GOAL OF THE EXERCISE: Can you rewrite every line of the material below as a numbered list, skipping any blank lines and leaving the pictures out?

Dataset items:
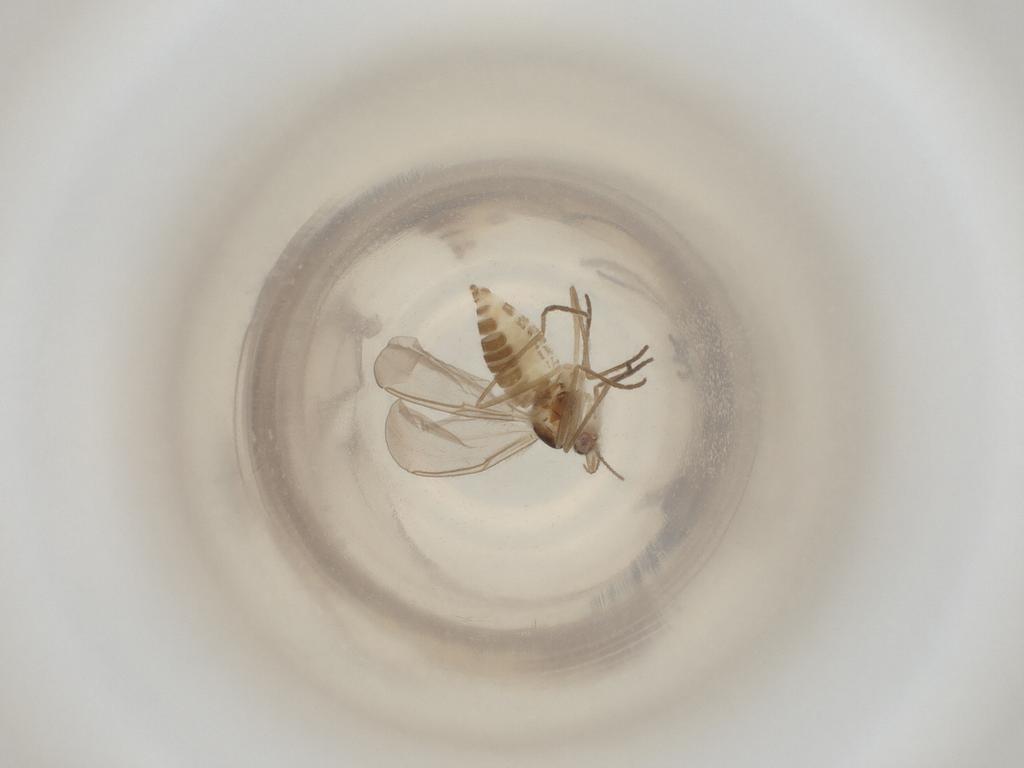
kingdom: Animalia
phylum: Arthropoda
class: Insecta
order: Diptera
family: Cecidomyiidae
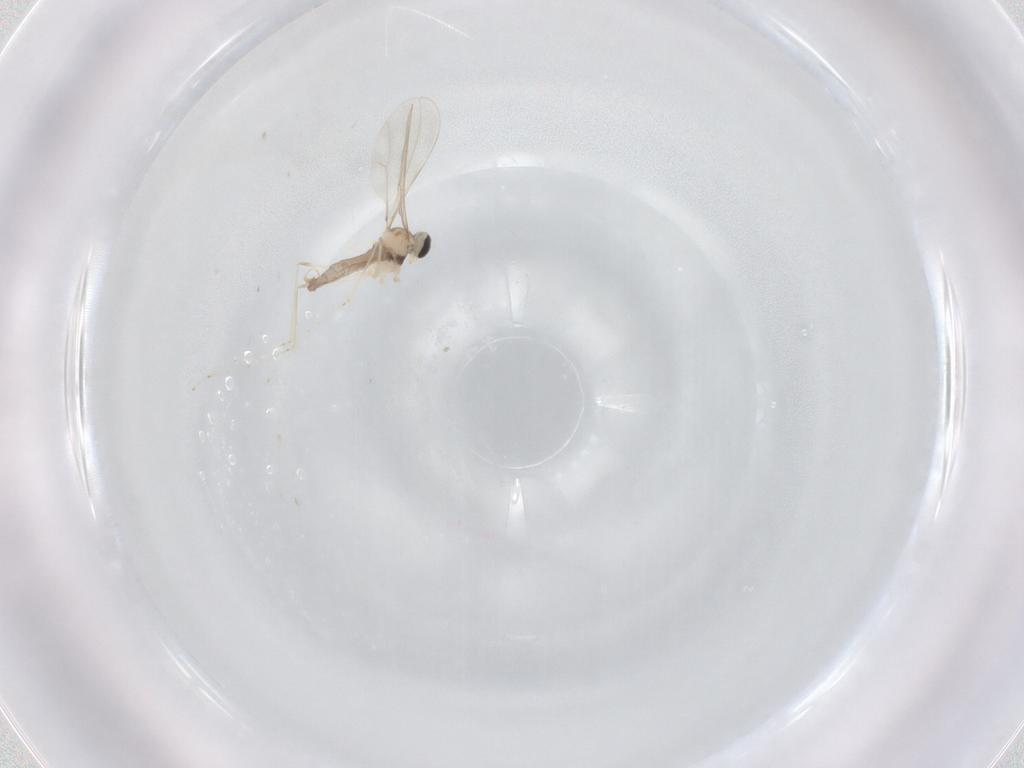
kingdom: Animalia
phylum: Arthropoda
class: Insecta
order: Diptera
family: Cecidomyiidae
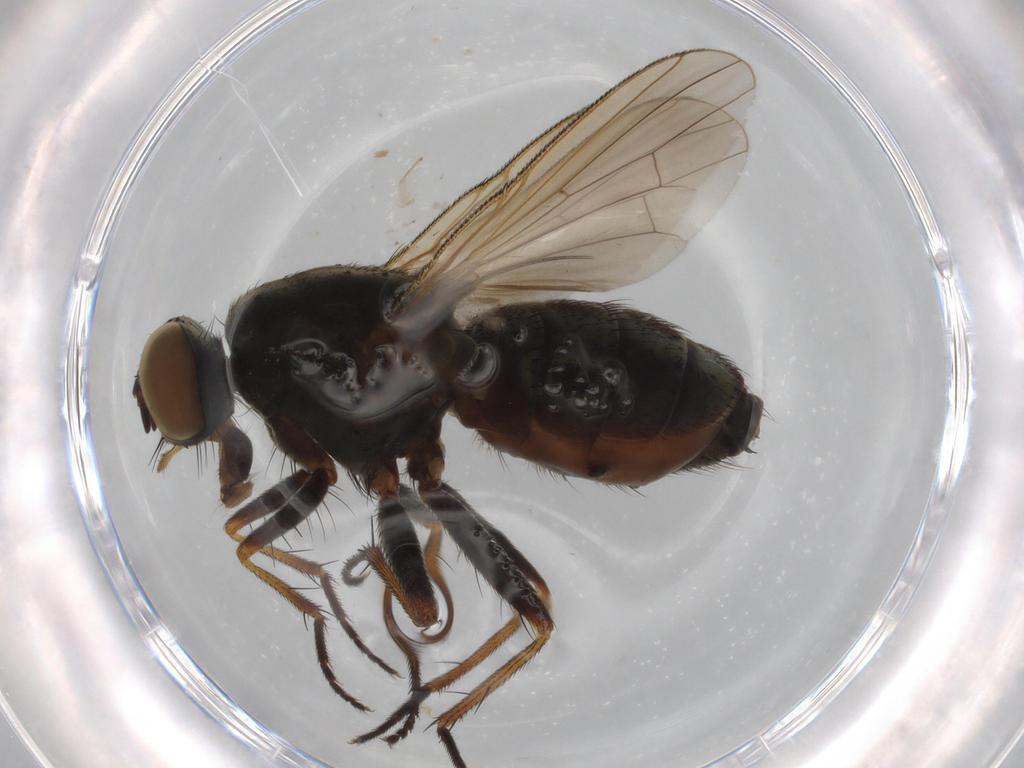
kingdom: Animalia
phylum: Arthropoda
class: Insecta
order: Diptera
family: Muscidae
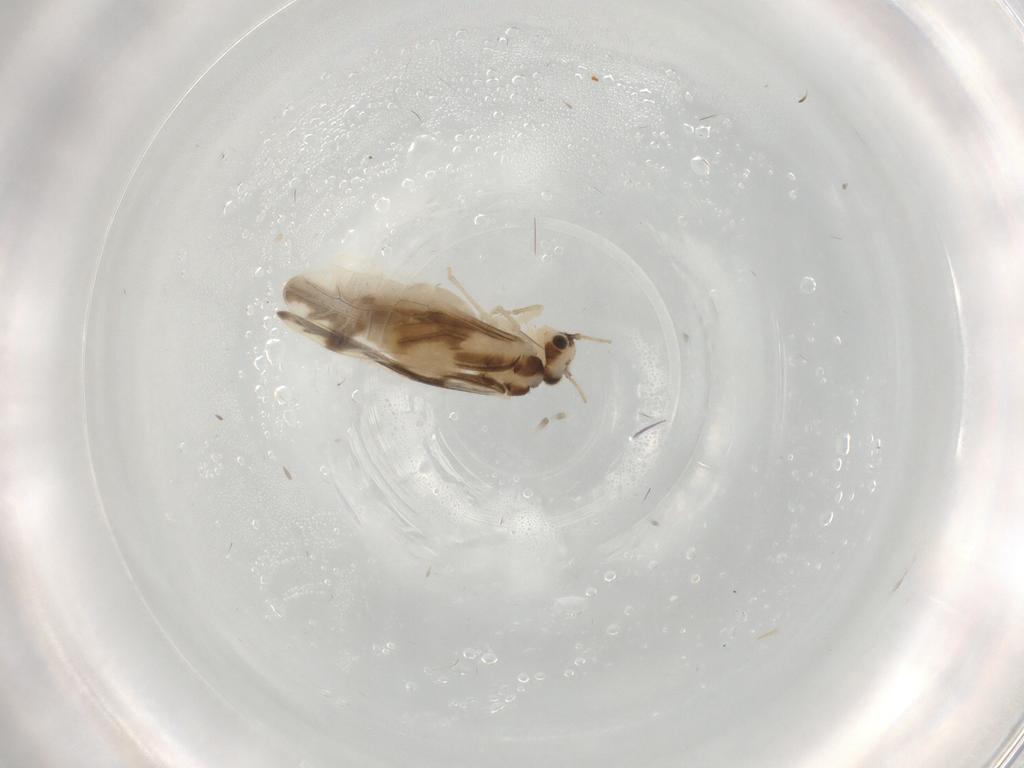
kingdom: Animalia
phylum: Arthropoda
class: Insecta
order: Psocodea
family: Caeciliusidae
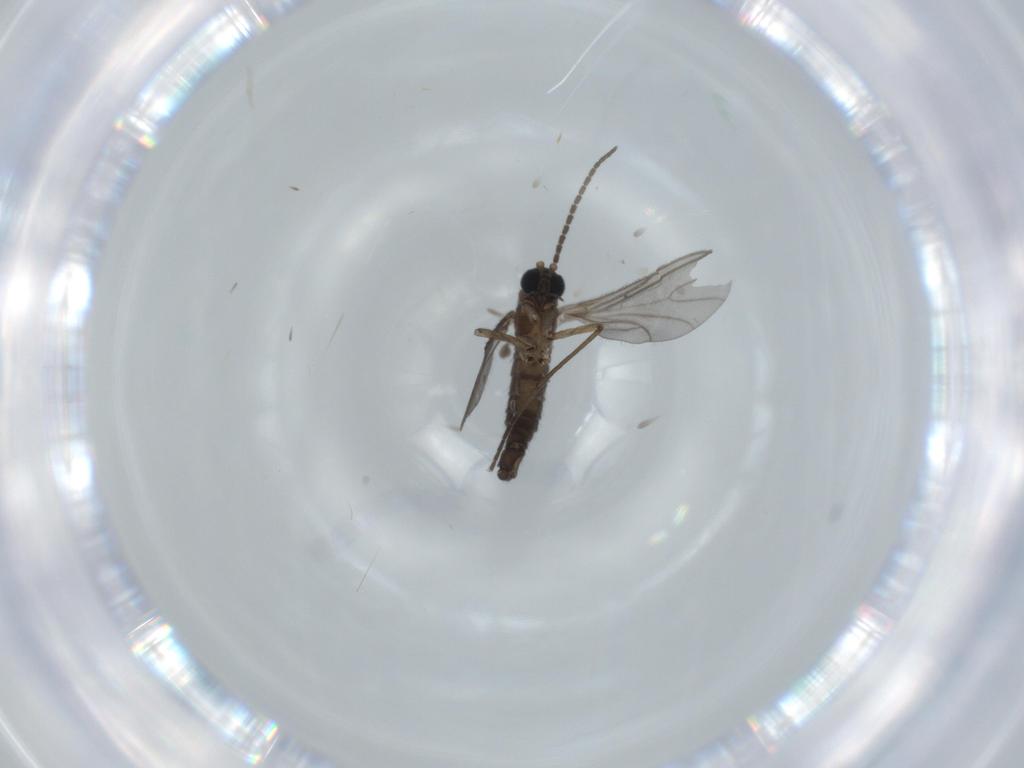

RESPONSE TO THE EXERCISE:
1. kingdom: Animalia
2. phylum: Arthropoda
3. class: Insecta
4. order: Diptera
5. family: Cecidomyiidae
6. kingdom: Animalia
7. phylum: Arthropoda
8. class: Insecta
9. order: Diptera
10. family: Cecidomyiidae
11. kingdom: Animalia
12. phylum: Arthropoda
13. class: Insecta
14. order: Diptera
15. family: Muscidae
16. kingdom: Animalia
17. phylum: Arthropoda
18. class: Insecta
19. order: Psocodea
20. family: Caeciliusidae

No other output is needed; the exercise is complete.